When we talk about an event-driven customer experience, there’s a lot of pieces that you have to implement from the process perspective — it’s not just messaging. In India, the ability to recharge your phone now takes seconds instead of 30 minutes. With hundreds of millions of customers and subscribers, telcos need to be able to handle all that volume. Solace is virtually enabling Digital India with the capability to scale to that degree.

With any business, it’s not just about the technology, but the people, the process and the culture. To be truly customer experience journey driven, businesses have to reimagine themselves to be complementary to the technology; the real time technology just underlies that. 

In the area of transport, we’ve dealt with air traffic management, moving all kinds of critical data in and out of an airplane in real time. If you have a disruption with a flight, you have to dynamically reroute the plane in real-time.

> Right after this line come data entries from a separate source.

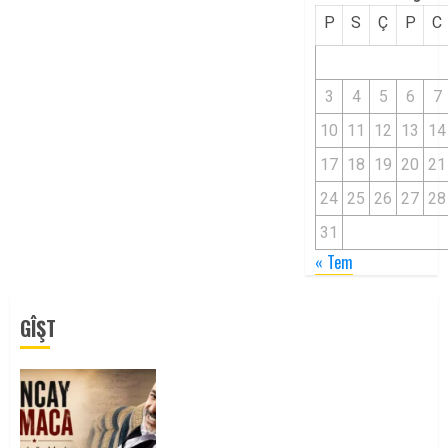
P
S
Ç
P
C
3
4
5
6
7
10
11
12
13
14
17
18
19
20
21
24
25
26
27
28
31
« Tem
GÎŞT
Tuncay Atmaca Yoldaşın Anısı
Mücadelemizde Yaşıyor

Most of the stuff we do are mostly real time examples across different verticals like logistics (track and trace) and manufacturing. Although with this product, we’ve scaled it down and scaled it out so that it can deal with any use case whether it’s ultra low latency or volume.

What separates Solace from its competitors?

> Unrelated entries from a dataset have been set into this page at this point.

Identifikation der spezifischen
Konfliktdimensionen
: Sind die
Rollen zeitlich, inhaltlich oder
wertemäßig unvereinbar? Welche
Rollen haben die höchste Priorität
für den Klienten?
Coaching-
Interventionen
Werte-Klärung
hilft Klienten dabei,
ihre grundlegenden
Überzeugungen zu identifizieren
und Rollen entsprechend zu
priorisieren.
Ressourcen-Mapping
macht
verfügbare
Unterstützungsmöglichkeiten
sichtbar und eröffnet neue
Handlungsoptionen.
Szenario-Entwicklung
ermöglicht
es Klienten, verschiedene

When you look at TIBCO or IBM, they have a much broader portfolio. They’re into everything from analytics to big data but Solace is solely dedicated to messaging or what Gartner calls an “advanced event-broker”. 

We differentiate ourselves in several ways. SAP picked us because of out multi-cloud capabilities. They have their private cloud environment within SAP, but they also run across cloud services like Google, Amazon and Azure. In terms of our IoT capabilities, we are able to deal with huge volumes, as well as a command and control type capability. Our dynamic message routing, WAN optimisation and openness are other points of differentiation.

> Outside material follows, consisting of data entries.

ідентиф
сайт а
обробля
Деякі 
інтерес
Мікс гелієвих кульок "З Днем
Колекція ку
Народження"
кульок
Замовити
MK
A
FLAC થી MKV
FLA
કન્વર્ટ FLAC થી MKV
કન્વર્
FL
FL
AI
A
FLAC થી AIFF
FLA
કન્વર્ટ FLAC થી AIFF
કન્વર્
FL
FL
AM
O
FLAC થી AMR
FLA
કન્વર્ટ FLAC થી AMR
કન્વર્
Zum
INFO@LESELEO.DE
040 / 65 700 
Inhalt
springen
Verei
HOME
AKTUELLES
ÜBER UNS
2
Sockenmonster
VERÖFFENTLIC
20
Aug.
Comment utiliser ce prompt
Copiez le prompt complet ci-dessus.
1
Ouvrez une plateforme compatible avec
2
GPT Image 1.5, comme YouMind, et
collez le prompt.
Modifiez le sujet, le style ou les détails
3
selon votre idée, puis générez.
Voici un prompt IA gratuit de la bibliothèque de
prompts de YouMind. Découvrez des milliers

At the top level, the differentiation is that Solace is more dynamic, with the agility to deal with different use cases with a single product unlike IBM and TIBCO. Solace is more open, working across multiple clouds and supporting all the different protocols. It’s also simpler — it’s one platform. 

What does the future hold?

It feels like our time has come. It’s not just the solution platform itself — we’ve announced Event Horizon, a sweeping set of new products, partnerships and community-building efforts that will make it easier for enterprises to adopt and benefit from event-driven architectures. We’ve put different layers on top of our advanced event broker- we’ve got an integration layer, a control and governance layer. It’s now a solution set which we call the event management platform. There’s the solution itself, around that there’s a whole culture and skills.

How do I make becoming event-driven easier? Because it’s not that easy to do, a lot of IT environments are still operating in batch mode, point-to-point, REST APIs. We want to really nurture the skills building and share best practices through our Event Academy. And then you also need open frameworks – we’re leaders in the AsyncAPI initiative. We had this service mesh capability in the synchronous world, and you need that same enablement in the asynchronous world, which is where the initiative comes in.

We need to embrace and understand open source. For example, we have the Kafka sink and source connectors which we want to embrace and extend. We want people to be able to contribute, even within our company, to the platform, to the academy, to the open frameworks, to the ecosystem.